You'll want to buy kits that are “EPA Recognized” for maximum accuracy. This means that if lead is present above the regulated limit in the tested surface, the test kit must correctly indicate this fact (the presence of lead) at least 95% of the time, or 19 times out of 20. In 2010 the EPA added a new requirement, that if the amount of lead is below the regulated amount in the tested surface, the test kit must correctly indicate this fact (the absence of lead) at least 90% of the time, or 18 times out of 20. To date, no test kit has met both requirements, so the EPA will continue to recognize test kits that meet only the first requirement until a manufacturer develops a test kit that meets both requirements.
Here is a quick overview that demonstrates how easy it is to use these kits, so if there's any question in your mind, do it now!
While you might think you're handy enough to perform more extensive testing, the EPA strongly recommends that lead paint testing should always be done by professionals trained to perform the tests. Even the course that remodelers, window installers and handymen take to get certified is 8 hours (where I took my Lead Safe Renovator class), so DIY homeowners should consider taking the class if they're doing any major work around their home. (Read: EPA recommendations for renovation, repair and painting do-it-yourselfers)
Renovation, Repair and Painting Program: Do-It-Yourselfers
- Certified Lead-based Paint Inspector,
- Lead-Based Pain Risk Assessor, or
- Certified Renovator who will used EPA-recognized test kits to collect paint chips for surfaces that will be affected by the renovation, and send these to a laboratory for analysis.

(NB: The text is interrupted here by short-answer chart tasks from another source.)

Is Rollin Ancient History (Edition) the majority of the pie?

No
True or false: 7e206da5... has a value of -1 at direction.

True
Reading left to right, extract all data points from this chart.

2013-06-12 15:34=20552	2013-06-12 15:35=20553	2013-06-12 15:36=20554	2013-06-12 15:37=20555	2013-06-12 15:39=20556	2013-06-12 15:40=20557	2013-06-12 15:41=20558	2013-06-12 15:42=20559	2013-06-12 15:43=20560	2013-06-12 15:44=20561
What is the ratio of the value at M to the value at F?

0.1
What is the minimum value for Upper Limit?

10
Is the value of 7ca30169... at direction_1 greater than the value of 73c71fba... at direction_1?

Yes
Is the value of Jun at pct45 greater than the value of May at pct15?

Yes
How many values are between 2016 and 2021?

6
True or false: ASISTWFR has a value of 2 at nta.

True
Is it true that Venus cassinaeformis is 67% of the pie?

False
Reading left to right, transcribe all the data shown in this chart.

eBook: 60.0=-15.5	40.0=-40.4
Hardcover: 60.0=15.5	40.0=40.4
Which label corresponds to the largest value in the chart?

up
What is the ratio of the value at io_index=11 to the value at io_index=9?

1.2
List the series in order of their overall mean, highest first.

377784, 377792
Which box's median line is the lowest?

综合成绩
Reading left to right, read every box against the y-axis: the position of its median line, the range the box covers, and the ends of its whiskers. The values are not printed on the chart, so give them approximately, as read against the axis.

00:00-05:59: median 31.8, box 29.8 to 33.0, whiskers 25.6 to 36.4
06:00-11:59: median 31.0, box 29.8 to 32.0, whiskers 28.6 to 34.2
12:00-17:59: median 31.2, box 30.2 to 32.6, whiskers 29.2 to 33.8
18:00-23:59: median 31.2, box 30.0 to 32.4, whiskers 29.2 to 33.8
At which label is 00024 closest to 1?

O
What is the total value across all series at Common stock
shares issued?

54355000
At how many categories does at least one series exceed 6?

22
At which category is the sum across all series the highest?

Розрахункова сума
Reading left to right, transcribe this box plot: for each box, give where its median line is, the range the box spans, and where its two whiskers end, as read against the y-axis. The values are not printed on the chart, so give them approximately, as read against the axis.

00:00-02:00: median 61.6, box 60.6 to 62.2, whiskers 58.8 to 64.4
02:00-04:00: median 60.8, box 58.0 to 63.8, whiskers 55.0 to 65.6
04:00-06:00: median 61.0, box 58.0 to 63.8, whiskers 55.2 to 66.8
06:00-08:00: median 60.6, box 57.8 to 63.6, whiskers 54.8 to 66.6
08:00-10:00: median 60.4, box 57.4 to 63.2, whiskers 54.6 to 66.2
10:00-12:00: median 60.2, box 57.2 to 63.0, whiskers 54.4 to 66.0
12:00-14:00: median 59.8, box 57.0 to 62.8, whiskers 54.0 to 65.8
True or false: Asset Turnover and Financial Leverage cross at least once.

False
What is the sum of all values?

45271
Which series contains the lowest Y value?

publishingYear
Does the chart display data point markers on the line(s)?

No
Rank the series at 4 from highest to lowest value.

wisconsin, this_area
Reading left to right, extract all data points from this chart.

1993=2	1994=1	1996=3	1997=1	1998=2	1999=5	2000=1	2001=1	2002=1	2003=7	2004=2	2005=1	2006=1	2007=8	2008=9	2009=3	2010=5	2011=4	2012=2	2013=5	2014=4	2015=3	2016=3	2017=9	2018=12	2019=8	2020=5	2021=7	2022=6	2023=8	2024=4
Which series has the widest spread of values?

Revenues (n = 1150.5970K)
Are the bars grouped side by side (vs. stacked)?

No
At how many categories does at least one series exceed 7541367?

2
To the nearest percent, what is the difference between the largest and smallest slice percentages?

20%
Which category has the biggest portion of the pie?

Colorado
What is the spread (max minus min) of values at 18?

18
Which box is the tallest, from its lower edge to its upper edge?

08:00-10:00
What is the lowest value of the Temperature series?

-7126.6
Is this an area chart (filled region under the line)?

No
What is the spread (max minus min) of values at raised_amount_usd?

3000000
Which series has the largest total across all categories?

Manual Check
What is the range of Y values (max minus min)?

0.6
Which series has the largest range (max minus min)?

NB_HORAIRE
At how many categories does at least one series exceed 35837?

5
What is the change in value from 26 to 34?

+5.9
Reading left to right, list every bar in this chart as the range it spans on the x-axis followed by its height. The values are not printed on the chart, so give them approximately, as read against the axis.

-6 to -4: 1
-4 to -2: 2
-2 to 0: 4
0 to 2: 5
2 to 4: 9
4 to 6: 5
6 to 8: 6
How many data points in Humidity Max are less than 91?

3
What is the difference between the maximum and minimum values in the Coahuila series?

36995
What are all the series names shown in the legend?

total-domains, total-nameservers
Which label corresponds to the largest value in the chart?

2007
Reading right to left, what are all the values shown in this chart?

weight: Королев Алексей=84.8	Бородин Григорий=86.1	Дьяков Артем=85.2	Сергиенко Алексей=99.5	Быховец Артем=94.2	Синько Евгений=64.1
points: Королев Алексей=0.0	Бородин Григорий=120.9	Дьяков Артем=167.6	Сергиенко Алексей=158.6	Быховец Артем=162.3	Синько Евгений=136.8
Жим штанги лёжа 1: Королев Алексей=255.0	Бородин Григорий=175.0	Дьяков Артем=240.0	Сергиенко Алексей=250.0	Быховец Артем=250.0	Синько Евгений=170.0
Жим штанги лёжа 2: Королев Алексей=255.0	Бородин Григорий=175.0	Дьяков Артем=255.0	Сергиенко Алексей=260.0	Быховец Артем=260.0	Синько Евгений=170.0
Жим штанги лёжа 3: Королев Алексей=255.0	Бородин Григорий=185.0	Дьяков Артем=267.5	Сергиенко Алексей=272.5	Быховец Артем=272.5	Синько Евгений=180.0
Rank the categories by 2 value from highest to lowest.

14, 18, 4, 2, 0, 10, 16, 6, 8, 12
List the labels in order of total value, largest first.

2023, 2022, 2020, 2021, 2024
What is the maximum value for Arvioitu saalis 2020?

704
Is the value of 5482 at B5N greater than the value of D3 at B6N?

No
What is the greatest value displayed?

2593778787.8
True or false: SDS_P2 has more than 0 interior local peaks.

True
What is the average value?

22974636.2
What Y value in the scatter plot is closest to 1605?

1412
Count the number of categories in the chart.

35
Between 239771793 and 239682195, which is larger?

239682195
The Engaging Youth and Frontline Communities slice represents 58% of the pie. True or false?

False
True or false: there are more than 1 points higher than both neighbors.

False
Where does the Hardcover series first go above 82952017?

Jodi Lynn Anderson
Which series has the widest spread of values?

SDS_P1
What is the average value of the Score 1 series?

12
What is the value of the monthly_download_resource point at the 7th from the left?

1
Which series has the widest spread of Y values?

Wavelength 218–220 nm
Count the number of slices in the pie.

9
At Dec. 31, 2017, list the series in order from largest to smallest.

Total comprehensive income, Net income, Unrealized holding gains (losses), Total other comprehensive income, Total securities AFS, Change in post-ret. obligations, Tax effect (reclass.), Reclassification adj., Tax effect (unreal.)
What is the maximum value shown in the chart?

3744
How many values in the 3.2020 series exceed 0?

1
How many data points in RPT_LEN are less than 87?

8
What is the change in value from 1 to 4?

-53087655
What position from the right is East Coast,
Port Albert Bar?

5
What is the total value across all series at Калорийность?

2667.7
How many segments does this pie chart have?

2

Lead-Based Paint Inspection
This type of lead paint detection testing is typically done before a home renovation, remodeling or painting project starts. The goal of a lead-based paint inspection, is to identify if the home contains lead-based paint, and where that paint is located. It won't tell you if the lead paint poses a risk, which is covered by the tests below.
This inspection usually covers all painted surfaces inside and outside your home, including the following:
- Indoors -- Built-in cabinets, wood shelving, baseboards, wood doors and door/window trim, wall/ceiling trim like crown molding or chair rails.
- Outdoors -- siding, chimney if painted, door and window trim, shutters, porches and decks.
Lead Risk Assessment
The more in-depth type of lead paint detection is the risk assessment. The goal of this testing is to identify where the hazards are, the reasons for the paint deteriorating and how severe the problems are. The limitation is that not all paint surfaces are tested, just the ones that show signs of paint that is chipping or flaking. Because the risk assessment doesn't cover all paint surfaces, some homeowners choose to have both a lead-based paint inspection and a risk assessment.
The risk assessment usually includes the following items, and indicates ways to correct problems found.
- Looking for chipped, flaking and deteriorating paint around the home, inside and outside.
- Testing all paint surfaces showing any signs of deterioration.
- Testing paint on surfaces where it looks like a child has been biting or licking.
- Taking/testing dust samples from floors and windows.
- Taking/testing soil samples outside the home, in play areas and around the foundation (below painted wood surfaces).
- Testing the home's water supply.
Lead Hazard Screening
Lead hazard screening is usually done for houses considered to be low risk — in good condition, with little deteriorated paint and built after 1960. The assessor inspects areas of deterioration and collects two samples of dust, one from the floor and another from windows. Unless paint chips are found outside, a soil sample usually isn't collected. This type of lead paint testing identifies the probability of there being a risk, and when a risk is found, the report will recommend a full risk assessment.